De acuerdo con información de CNN, el centro de estudios señala que este enclave subterráneo, protegido por una sólida formación de granito, estaría diseñado como un refugio seguro para salvaguardar el programa nuclear de Irán.
Inteligencia israelí estima que el régimen iraní contempla trasladar centrifugadoras a este lugar para continuar con el enriquecimiento de uranio, mientras que el presidente de Estados Unidos, Donald Trump, advirtió recientemente sobre la posibilidad de un ataque inminente contra el sitio. No obstante, los expertos del CSIS advierten que la geografía de la montaña dificulta su destrucción incluso para el armamento no nuclear más avanzado del Pentágono.

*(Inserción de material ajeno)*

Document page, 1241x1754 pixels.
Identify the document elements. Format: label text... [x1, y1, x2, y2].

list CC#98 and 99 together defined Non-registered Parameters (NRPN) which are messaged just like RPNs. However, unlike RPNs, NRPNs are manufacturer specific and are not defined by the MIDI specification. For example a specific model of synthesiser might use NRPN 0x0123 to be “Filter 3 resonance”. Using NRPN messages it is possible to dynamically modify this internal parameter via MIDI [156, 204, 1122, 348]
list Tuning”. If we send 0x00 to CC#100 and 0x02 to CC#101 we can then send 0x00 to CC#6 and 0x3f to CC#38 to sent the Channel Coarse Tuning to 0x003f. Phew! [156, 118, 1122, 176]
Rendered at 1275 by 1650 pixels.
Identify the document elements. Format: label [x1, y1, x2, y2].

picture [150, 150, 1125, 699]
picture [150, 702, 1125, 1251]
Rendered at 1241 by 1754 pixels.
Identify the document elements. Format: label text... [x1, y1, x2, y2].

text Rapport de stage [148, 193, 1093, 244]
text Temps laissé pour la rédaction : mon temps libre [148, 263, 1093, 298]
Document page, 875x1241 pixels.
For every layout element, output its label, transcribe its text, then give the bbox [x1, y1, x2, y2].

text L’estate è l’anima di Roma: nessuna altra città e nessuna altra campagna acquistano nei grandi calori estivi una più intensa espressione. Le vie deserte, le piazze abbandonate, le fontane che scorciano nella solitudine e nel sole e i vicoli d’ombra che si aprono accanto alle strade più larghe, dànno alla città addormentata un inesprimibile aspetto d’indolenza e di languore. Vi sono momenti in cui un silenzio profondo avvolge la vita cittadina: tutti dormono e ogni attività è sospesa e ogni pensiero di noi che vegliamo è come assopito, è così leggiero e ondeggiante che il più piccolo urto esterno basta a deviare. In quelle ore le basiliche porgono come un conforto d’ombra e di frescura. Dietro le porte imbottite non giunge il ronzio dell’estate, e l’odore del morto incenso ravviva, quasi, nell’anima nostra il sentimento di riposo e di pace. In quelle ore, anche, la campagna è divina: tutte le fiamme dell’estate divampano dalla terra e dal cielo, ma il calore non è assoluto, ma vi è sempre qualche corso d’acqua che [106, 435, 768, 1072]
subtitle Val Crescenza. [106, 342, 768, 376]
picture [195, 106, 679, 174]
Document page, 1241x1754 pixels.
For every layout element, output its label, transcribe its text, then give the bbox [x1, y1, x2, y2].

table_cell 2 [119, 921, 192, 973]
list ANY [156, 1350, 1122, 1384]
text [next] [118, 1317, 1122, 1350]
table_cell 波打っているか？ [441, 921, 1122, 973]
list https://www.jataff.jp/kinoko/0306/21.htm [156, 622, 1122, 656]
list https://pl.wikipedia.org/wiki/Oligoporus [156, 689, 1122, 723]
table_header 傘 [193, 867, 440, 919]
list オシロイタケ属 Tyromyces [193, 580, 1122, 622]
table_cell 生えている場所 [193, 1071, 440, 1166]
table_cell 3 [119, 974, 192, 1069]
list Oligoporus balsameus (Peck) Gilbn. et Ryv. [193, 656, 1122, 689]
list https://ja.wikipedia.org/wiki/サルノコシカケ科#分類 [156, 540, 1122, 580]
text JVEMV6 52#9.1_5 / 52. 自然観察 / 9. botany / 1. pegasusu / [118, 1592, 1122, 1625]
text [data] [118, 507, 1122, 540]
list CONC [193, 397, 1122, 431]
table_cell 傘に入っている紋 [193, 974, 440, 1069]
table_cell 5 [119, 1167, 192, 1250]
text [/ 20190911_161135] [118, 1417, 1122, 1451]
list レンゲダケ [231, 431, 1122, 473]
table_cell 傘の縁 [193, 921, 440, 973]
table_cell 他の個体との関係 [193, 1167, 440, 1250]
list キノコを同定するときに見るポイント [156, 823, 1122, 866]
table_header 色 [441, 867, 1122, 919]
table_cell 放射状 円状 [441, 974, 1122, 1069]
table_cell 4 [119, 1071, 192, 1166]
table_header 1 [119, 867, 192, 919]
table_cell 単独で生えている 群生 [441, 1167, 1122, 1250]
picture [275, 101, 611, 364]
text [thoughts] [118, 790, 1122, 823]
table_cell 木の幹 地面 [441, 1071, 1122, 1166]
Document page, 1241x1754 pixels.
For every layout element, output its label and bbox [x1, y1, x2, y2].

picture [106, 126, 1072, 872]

Paralelamente, documentación oficial de la Agencia de Reducción de Amenazas de Defensa reveló que, apenas cuatro días antes del inicio del conflicto armado a gran escala, se aprobó un contrato de emergencia por 1.2 millones de dólares para reacondicionar una instalación subterránea de pruebas en el campo de misiles de White Sands, en Nuevo México.
Fuentes consultadas confirmaron que esta directiva de seguridad nacional busca desarrollar capacidades técnicas específicas para neutralizar complejos nucleares subterráneos de gran profundidad que actualmente escapan al alcance de las bombas antibúnker estándar.